Le 10 mai 1900, la « Gazette du Valais » reprenait de la « Tribune » un article non signé sur Isérables dont voici un extrait : « Isérables, dont les robustes habitants sont surnommés « Bedjuis », épithète considérée comme une corruption de « Bédouins » en raison de l’origine sarrasine attribuée à cette peuplade. » Cette affirmation est faite sans preuves historiques ou scientifiques, elle est uniquement basée sur une certaine homonymie des mots Bedjui et Bédouin. Jamais auparavant il n’est fait mention d’une supposée origine sarrasine pour les habitants d’Isérables.
Que des Sarrasins ou Maures ayant occupé les cols alpins au Xème siècle se soient établis dans certaines vallées valaisannes, cela semble prouvé par la présence des noms de familles : Sarrasin, Mauris, Maury, Morand, Moren, Morend, Moret.
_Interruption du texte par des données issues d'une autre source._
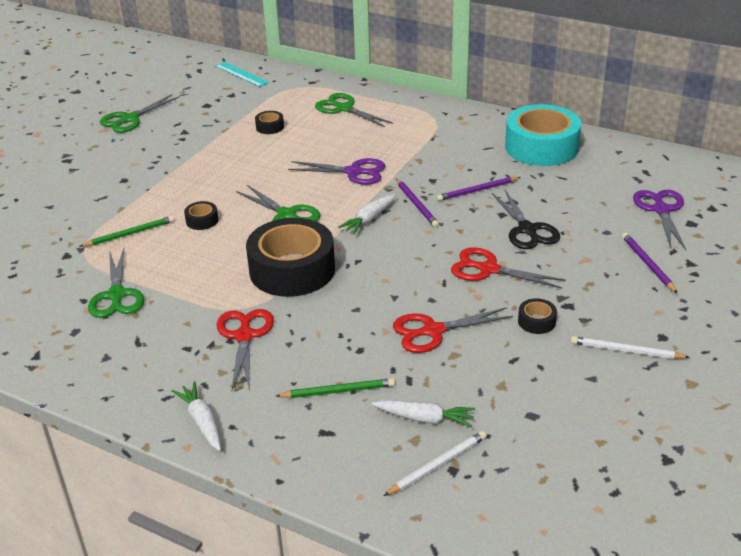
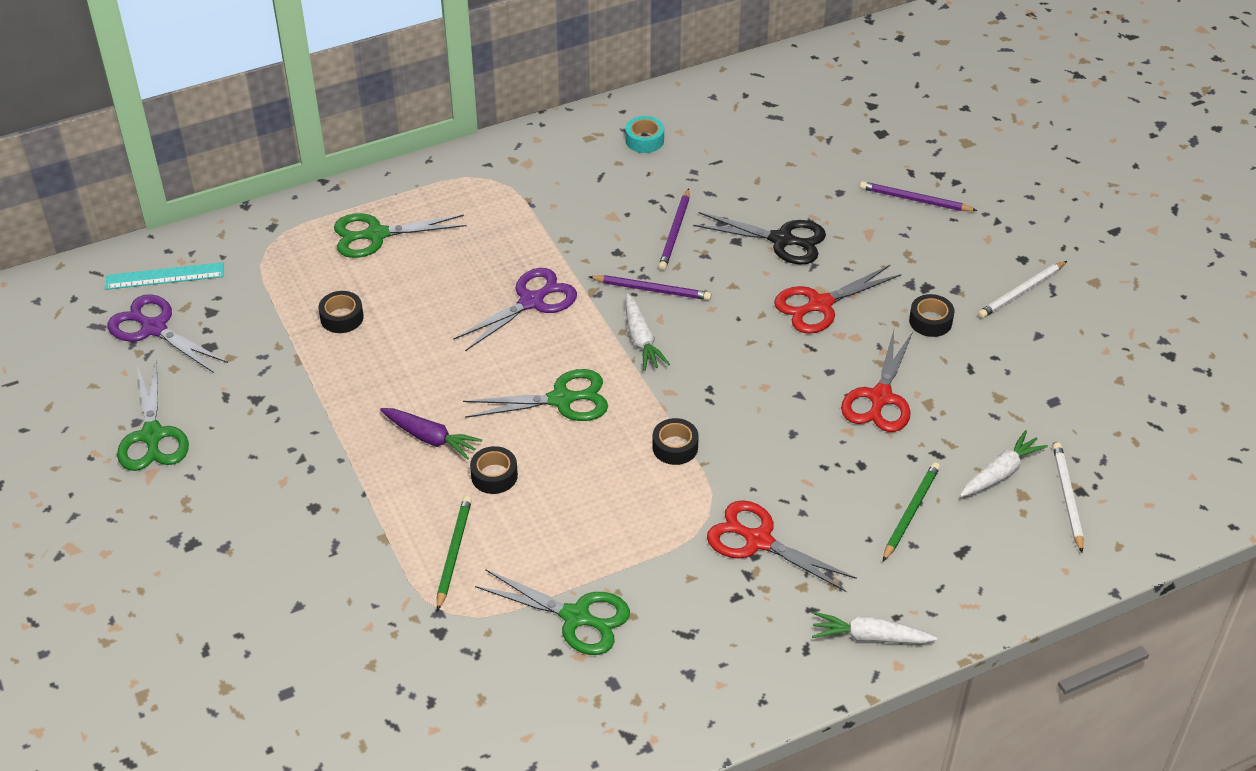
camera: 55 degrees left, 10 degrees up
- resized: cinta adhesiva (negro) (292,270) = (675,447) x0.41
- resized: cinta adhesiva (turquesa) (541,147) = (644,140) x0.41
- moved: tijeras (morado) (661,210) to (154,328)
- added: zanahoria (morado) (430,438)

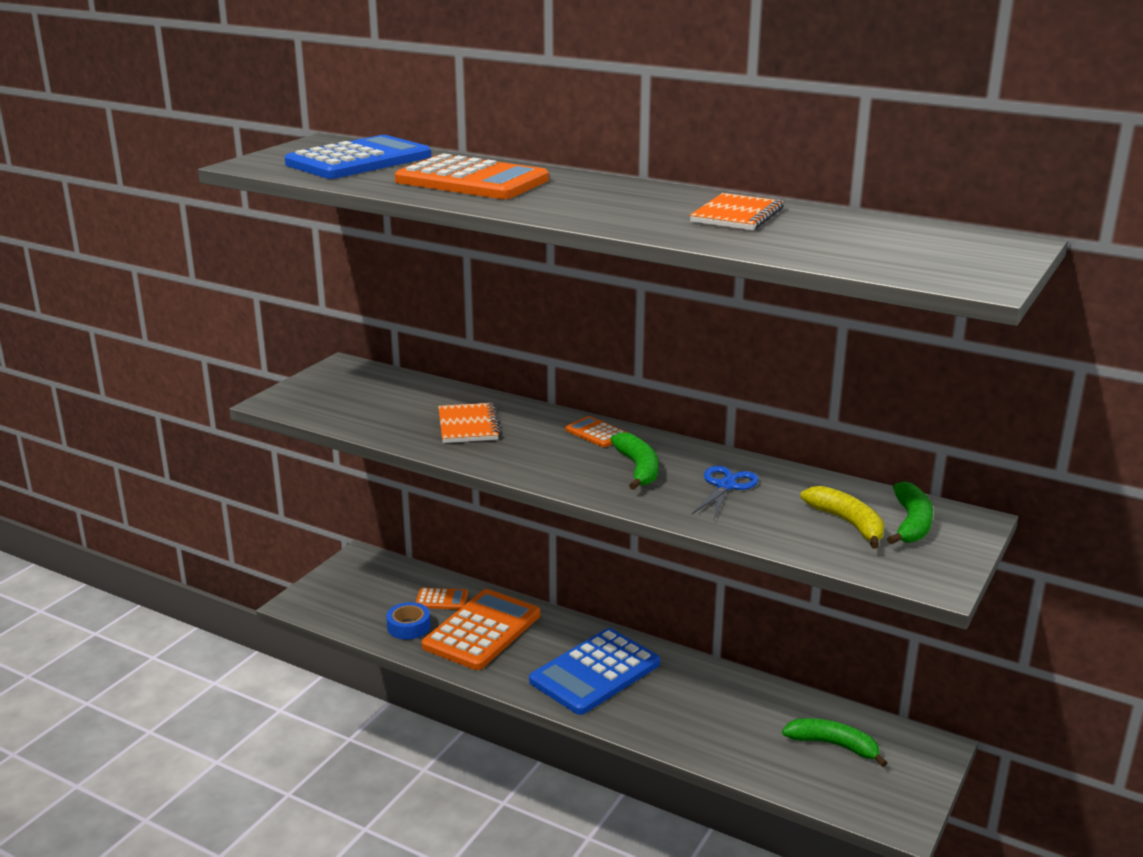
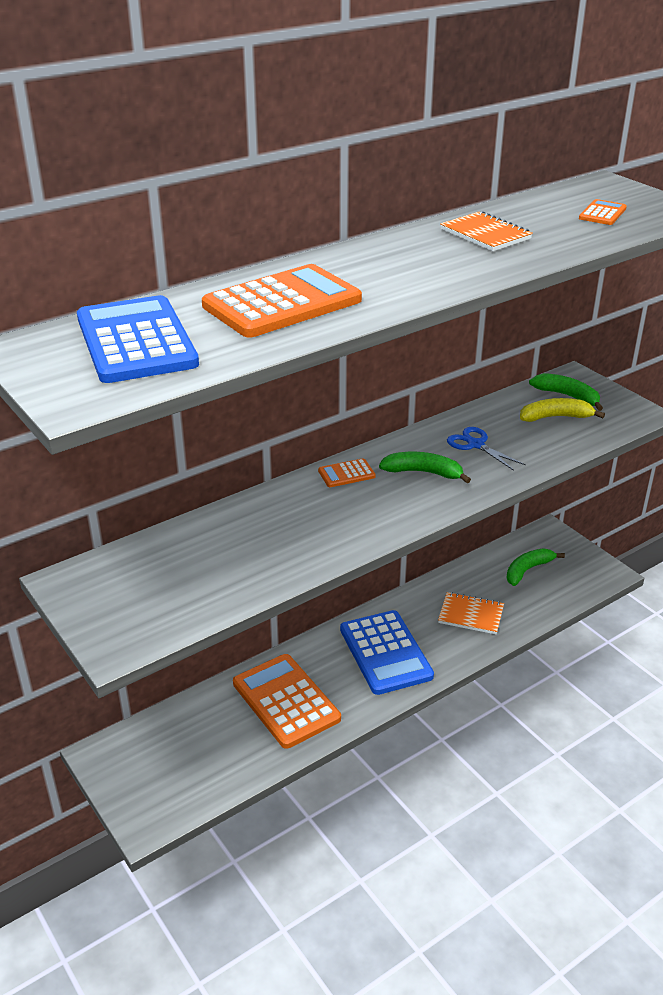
camera: 65 degrees left, 10 degrees up
- removed: cinta adhesiva (azul) (408,626)
- moved: calculadora (naranja) (441,599) to (602,213)
- moved: cuaderno (naranja) (468,425) to (471,615)

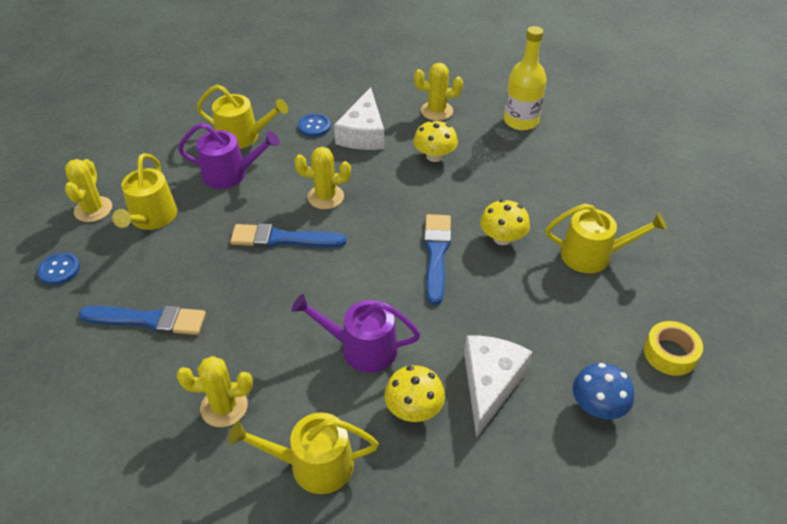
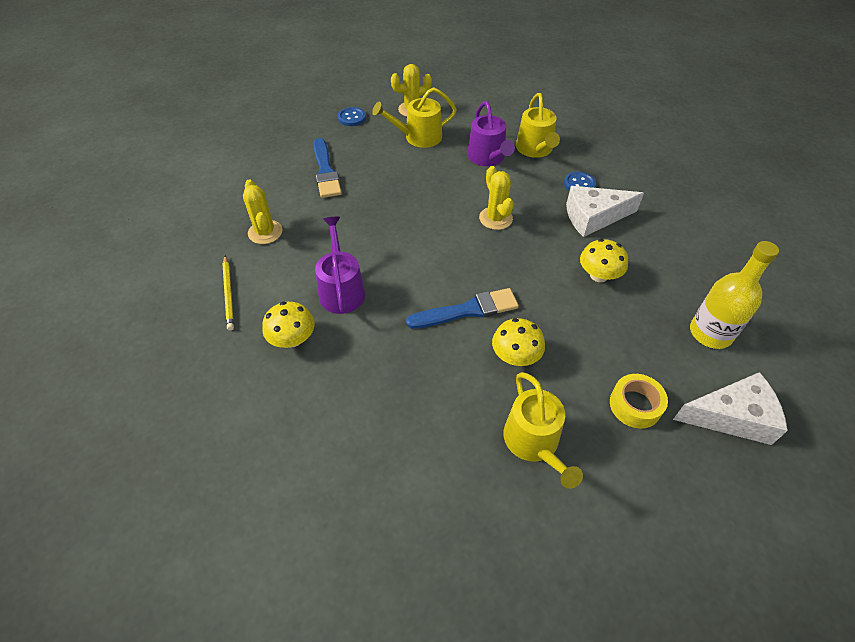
camera: 70 degrees right, 5 degrees up
- replaced: regadera (amarillo) (313,465) to lápiz (amarillo) (229,294)
- removed: pincel (azul) (282,239)
- removed: cactus (amarillo) (436,111)
- moved: queso (blanco) (490,384) to (731,416)
- removed: seta (azul) (597,406)
- moved: cinta adhesiva (amarillo) (670,353) to (635,405)

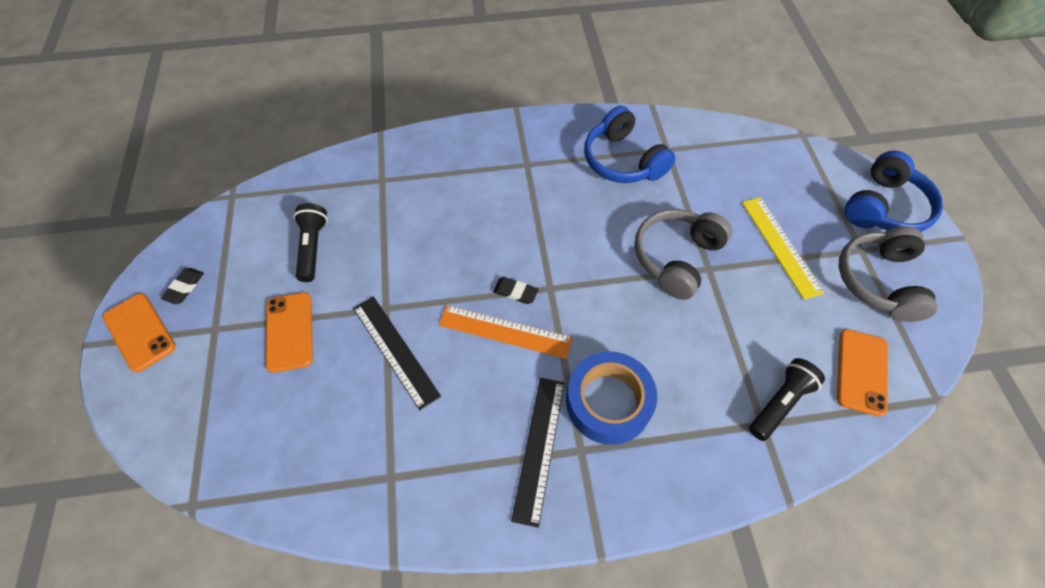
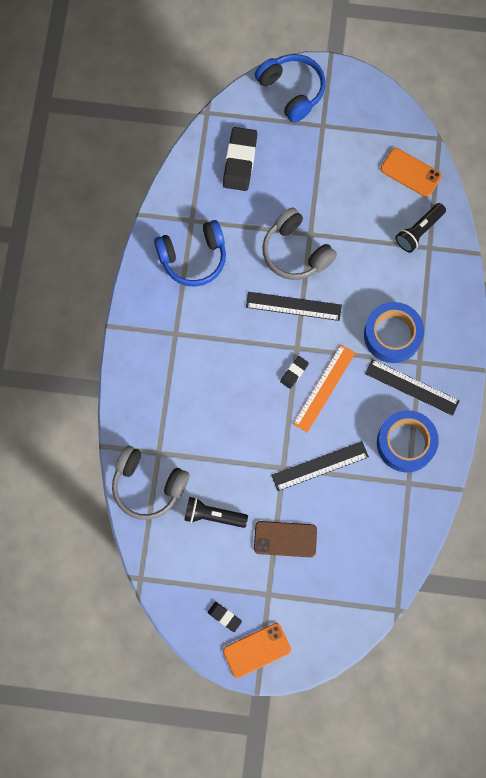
camera: 75 degrees left, 15 degrees up
- recoloured: móvil (naranja) (289,332) to móvil (marrón) (285,539)
- removed: regla (amarillo) (780,246)
- turned: lámpara de mano (negro) (780,403) = (419,231) 105 degrees counterclockwise
- moved: auriculares (gris) (879,281) to (148,486)
- added: goma de borrar (negro) (240,161)
- added: regla (negro) (293,306)
- added: cinta adhesiva (azul) (406,443)

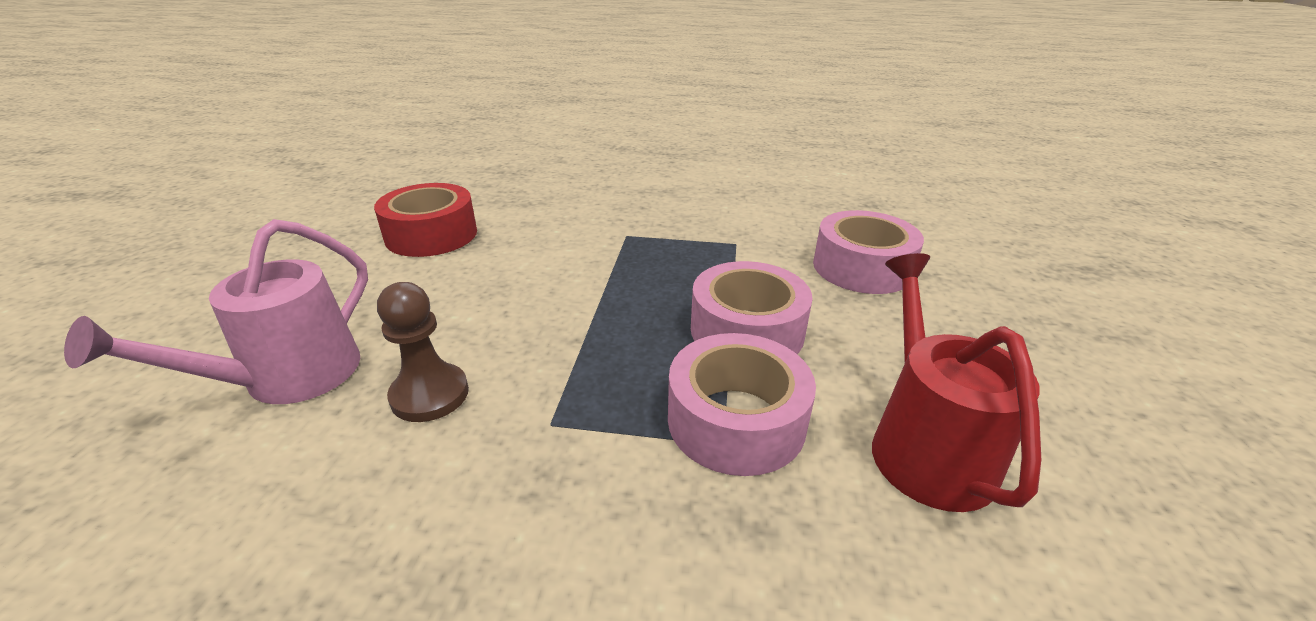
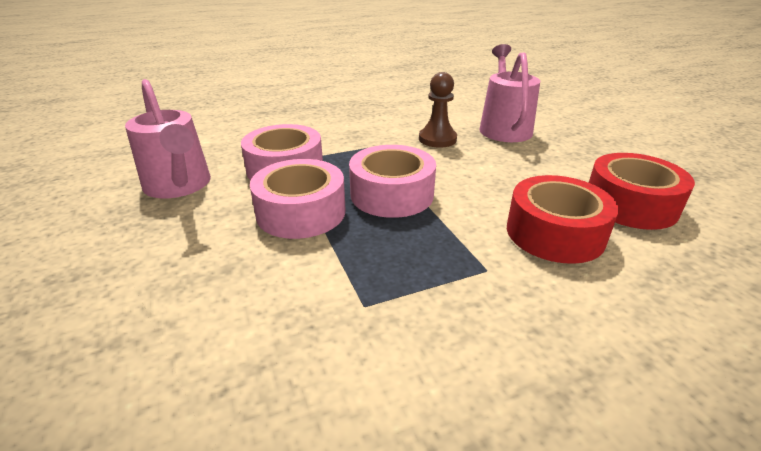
camera: 150 degrees right, 0 degrees up
- moved: cinta adhesiva (rosa) (861,267) to (392,194)
- recoloured: regadera (rojo) (925,446) to regadera (rosa) (179,186)
- added: cinta adhesiva (rojo) (555,233)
Ces noms de famille n’ont jamais existé à Isérables. L’amalgame Bedjui – Bédouin a été, par la suite, repris et véhiculé par les médias et par certains habitants du lieu.
Si l’on se réfère aux découvertes archéologiques faites à Isérables, on constate que la vallée a été habitée dès le IIIème siècle avant J.-C., ce qui correspond à l’arrivée des Véragres dans la région. Ceux-ci doivent être considérés comme étant les véritables ancêtres des Isérablains. »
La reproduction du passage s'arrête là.